___ 課題文

巨大多国籍タバコ企業がドイツの大麻スタートアップ買収を検討しているというニュースが報じられました。タバコの値上がりや嫌煙ブーム、そして大麻合法化の流れを背景に大手がいよいよタバコ以外の道に乗り出す準備を始めています。
大手タバコメーカーが大麻会社を買収へ?
「健康に悪いから」とタバコやお酒を控たりやめる人が増えている一方で、世界的な合法化の流れを受けて大麻の抽出成分に関心を持つ人が増えています。麻薬のイメージが強かった大麻が「ウェルネスに役立つ薬用ハーブ」といった感覚に認識が変わりつつあるのです。
大麻には様々な成分が含まれており、使い方によっては難病治療や健康サポートに役立つ物質も数多く見つかっています。この高い医療効果を生かすため医療大麻が解禁される国が増えていることからも、大きく注目されているといって良いでしょう。

______

** 設問 A **
課題文について、次の問いに答えてください。
(i) 大手タバコ企業は、どこの国の大麻スタートアップの買収を検討していると報じられましたか。
(ii) 大麻に対する認識は、どのような感覚に変わりつつあると書かれていますか。
(iii) 医療大麻が解禁される国が増えているのは、何を生かすためだとされていますか。
** 設問 B **
課題文のうち、「巨大多国籍タバコ企業がドイツ」から「ているといって良いでしょう。」までを、両端を含めて一字一句そのまま書き写してください。
記録は参照しなくてかまいません。

___ 提供された情報

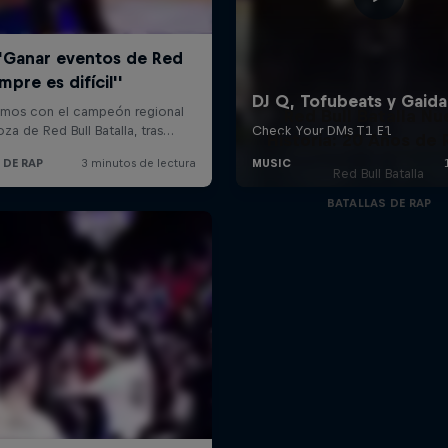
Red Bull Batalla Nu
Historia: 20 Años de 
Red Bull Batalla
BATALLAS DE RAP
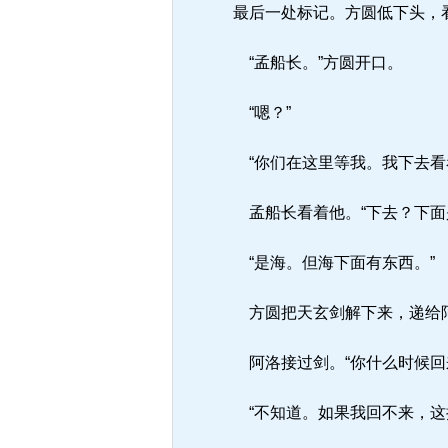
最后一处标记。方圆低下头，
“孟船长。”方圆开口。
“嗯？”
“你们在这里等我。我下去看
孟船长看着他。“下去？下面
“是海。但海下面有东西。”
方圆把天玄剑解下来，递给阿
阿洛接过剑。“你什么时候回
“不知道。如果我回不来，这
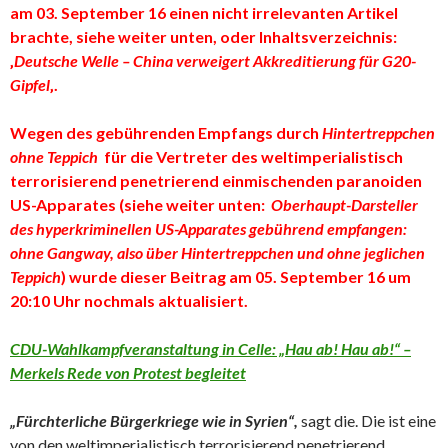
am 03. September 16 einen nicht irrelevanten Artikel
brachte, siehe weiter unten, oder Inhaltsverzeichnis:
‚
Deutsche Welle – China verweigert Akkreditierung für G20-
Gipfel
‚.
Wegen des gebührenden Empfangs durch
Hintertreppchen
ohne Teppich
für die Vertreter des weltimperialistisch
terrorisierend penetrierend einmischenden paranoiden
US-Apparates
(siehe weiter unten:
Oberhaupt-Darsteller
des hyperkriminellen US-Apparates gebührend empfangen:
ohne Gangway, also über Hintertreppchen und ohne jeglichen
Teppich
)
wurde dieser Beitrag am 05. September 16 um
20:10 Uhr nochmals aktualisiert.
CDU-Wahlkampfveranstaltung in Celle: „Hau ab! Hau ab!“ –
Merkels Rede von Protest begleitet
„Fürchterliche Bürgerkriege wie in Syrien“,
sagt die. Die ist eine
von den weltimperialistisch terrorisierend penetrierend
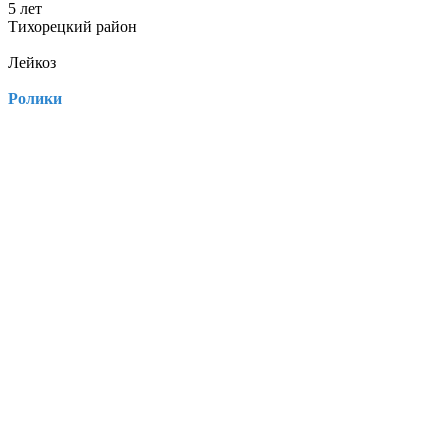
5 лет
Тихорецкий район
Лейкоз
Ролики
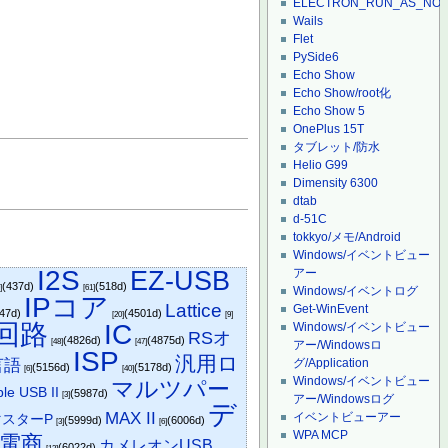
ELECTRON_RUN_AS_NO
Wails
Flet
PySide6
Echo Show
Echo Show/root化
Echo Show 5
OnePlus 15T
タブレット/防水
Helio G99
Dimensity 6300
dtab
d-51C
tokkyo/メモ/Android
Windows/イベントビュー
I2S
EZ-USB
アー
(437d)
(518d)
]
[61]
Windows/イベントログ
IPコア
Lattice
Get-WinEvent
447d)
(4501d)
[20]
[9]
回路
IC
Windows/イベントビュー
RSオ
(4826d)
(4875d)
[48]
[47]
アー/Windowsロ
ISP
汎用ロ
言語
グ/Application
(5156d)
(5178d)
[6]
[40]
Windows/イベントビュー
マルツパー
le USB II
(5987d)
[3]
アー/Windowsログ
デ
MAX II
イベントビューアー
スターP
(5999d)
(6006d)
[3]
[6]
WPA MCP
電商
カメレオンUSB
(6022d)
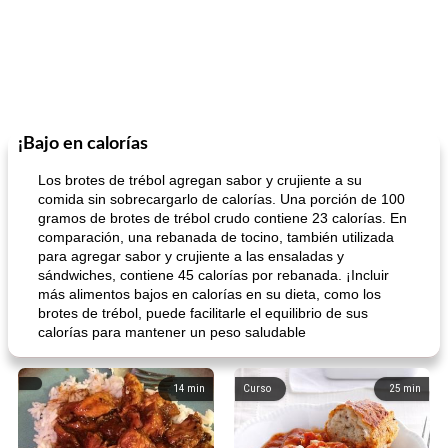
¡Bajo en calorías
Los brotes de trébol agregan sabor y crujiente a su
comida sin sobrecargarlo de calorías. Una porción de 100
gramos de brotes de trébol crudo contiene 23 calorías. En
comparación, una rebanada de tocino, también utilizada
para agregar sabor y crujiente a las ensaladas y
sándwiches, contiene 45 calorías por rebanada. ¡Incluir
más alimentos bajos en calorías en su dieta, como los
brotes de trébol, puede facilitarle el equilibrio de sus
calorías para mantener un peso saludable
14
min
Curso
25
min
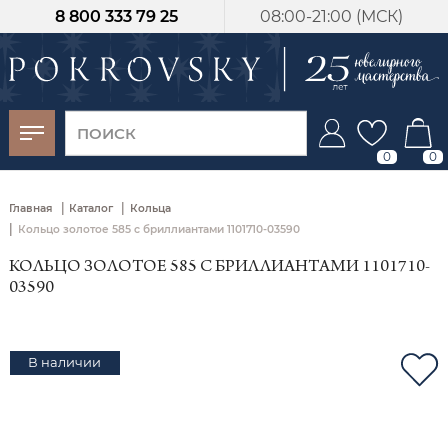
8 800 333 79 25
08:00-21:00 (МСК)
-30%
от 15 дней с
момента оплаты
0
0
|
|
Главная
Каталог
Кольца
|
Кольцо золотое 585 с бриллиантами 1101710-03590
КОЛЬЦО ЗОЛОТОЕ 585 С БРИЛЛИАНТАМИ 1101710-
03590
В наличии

______

** 解答 A **
(i) ドイツ
(ii) 「ウェルネスに役立つ薬用ハーブ」といった感覚
(iii) 大麻の高い医療効果

** 解答 B **
巨大多国籍タバコ企業がドイツの大麻スタートアップ買収を検討しているというニュースが報じられました。タバコの値上がりや嫌煙ブーム、そして大麻合法化の流れを背景に大手がいよいよタバコ以外の道に乗り出す準備を始めています。
大手タバコメーカーが大麻会社を買収へ?
「健康に悪いから」とタバコやお酒を控たりやめる人が増えている一方で、世界的な合法化の流れを受けて大麻の抽出成分に関心を持つ人が増えています。麻薬のイメージが強かった大麻が「ウェルネスに役立つ薬用ハーブ」といった感覚に認識が変わりつつあるのです。
大麻には様々な成分が含まれており、使い方によっては難病治療や健康サポートに役立つ物質も数多く見つかっています。この高い医療効果を生かすため医療大麻が解禁される国が増えていることからも、大きく注目されているといって良いでしょう。